L'auteur poursuit avec un exemple édifiant : lors de l'invasion gauloise (390 av. J.-C.), le Romain Lucius Albinius, qui emmène loin des hostilités sa femme et ses enfants, les fait descendre de son chariot : il lui paraît plus important d'y faire monter les vestales et les objets sacrés qu'elles tentent de mettre à l'abri.
Cela dit, il y a fort à parier que les présages ressemblaient parfois aux auberges espagnoles. Jules César possède un cheval dont les sabots sont fendus en forme de pied humain. Les haruspices annoncent alors que c'est là un présage de la grandeur future de son maître. César ordonne qu'on s'occupe de l'animal avec le plus grand soin et, par la suite, il en fait même ériger une statue devant le temple de Vénus Genitrix. Le même César, quand l'haruspice lui déclare que les présages sont funestes parce que la victime n'a pas de cœur, ne déclare-t-il pas : « Ils seront favorables quand je le voudrai, et l'on ne doit pas regarder comme un prodige le fait qu'une bête manque de cœur. » En d'autres termes, « Aide-toi, le ciel cédera. »
On distingue les auspices majeurs (auspicia majora), réservés aux consuls, préteurs et censeurs, et les auspices mineurs (auspicia minora), réservés aux édiles, questeurs et tribuns ; parce qu'on appelle ceux-là grands magistrats et ceux-ci petits magistrats. Jusqu'en 301 av. J.-C., seuls les patriciens peuvent être augures. L'augure a une fonction de consultant, tandis que le magistrat effectue la prise d'auspices.
Voir aussi : Haruspices, prodige
Sur la dignité d'augure
Pline le Jeune, qui vient d'être promu à la dignité d'augure, écrit à son ami Maturus Arrianus.
Vous vous réjouissez avec moi de ma promotion à la dignité d'augure, et vous avez raison. D'abord, il est toujours glorieux d'obtenir, même dans les moindres choses, l'approbation d'un prince aussi sage que le nôtre.

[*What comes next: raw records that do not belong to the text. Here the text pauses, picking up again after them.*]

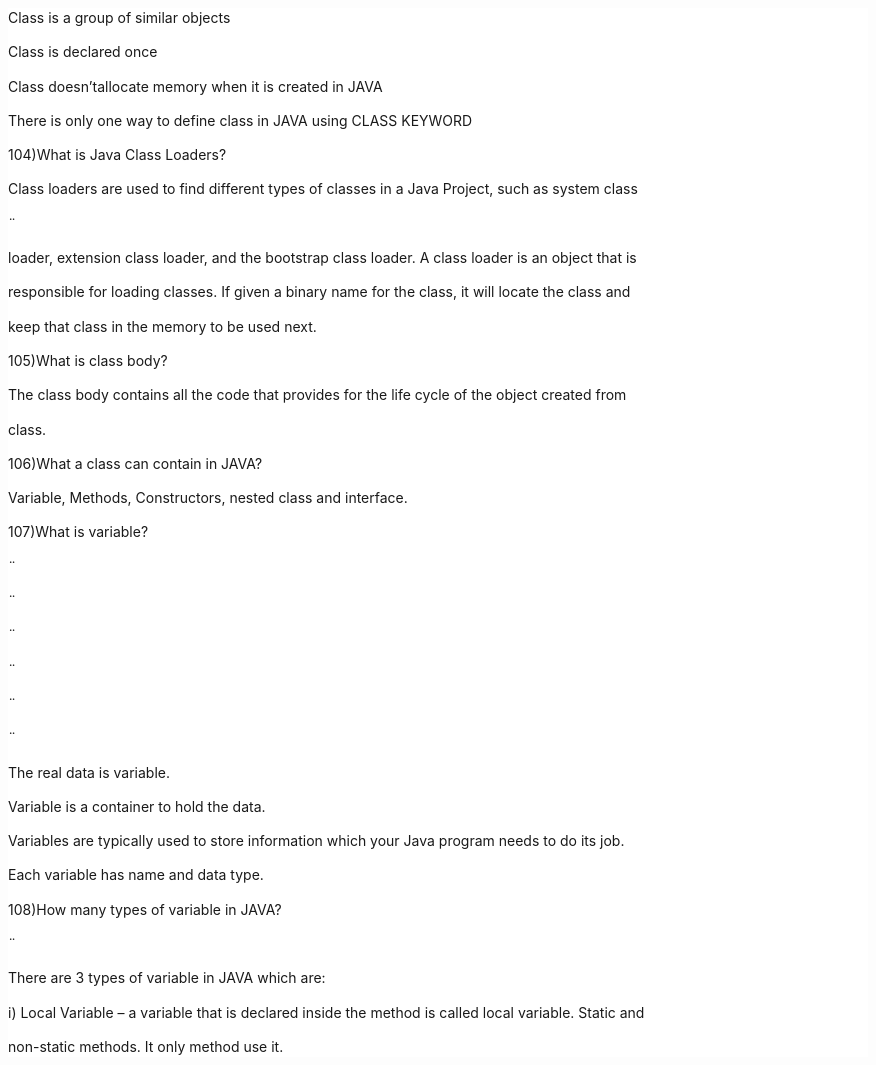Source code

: Class is a group of similar objects

Class is declared once

Class doesn’tallocate memory when it is created in JAVA

There is only one way to define class in JAVA using CLASS KEYWORD

104)What is Java Class Loaders?

Class loaders are used to find different types of classes in a Java Project, such as system class

¨

loader, extension class loader, and the bootstrap class loader. A class loader is an object that is

responsible for loading classes. If given a binary name for the class, it will locate the class and

keep that class in the memory to be used next.

105)What is class body?

The class body contains all the code that provides for the life cycle of the object created from

class.

106)What a class can contain in JAVA?

Variable, Methods, Constructors, nested class and interface.

107)What is variable?

¨

¨

¨

¨

¨

¨

The real data is variable.

Variable is a container to hold the data.

Variables are typically used to store information which your Java program needs to do its job.

Each variable has name and data type.

108)How many types of variable in JAVA?

¨

There are 3 types of variable in JAVA which are:

i) Local Variable – a variable that is declared inside the method is called local variable. Static and

non-static methods. It only method use it.



<a name="br21"></a>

Ensuite, ce sacerdoce, respectable par sa sainteté et par l'ancienneté de son institution, est encore consacré par un autre caractère ; c'est qu'il ne se perd qu'avec la vie. Il est d'autres sacerdoces, dont les prérogatives sont à peu près égales, mais qui peuvent s'ôter, comme ils se donnent : sur celui-ci, la fortune ne peut rien, que le donner. Ce qui me le rend encore plus agréable, c'est d'avoir succédé à Julius Frontinus, homme d'un rare mérite : à chaque élection, depuis plusieurs années, il me donnait son suffrage, et paraissait, par là, me désigner pour son successeur : l'événement a été si bien d'accord avec ses vœux, qu'il ne semble pas que le hasard s'en soit mêlé. Mais ce qui vous plaît davantage, si j'en crois votre lettre, c'est que Cicéron fut augure : vous me voyez avec joie marcher dans la carrière des honneurs, sur les traces d'un homme que je voudrais suivre dans celle des sciences. Plût au ciel qu'après être parvenu, beaucoup plus jeune que lui, au consulat et au sacerdoce, je pusse, au moins dans ma vieillesse, posséder une partie de ses talents ! Mais les grâces dont les hommes disposent, peuvent bien venir jusqu'à moi et jusqu'à d'autres ; celles qui dépendent des dieux, il est difficile de les acquérir, et il y a trop de présomption à se les promettre. Adieu.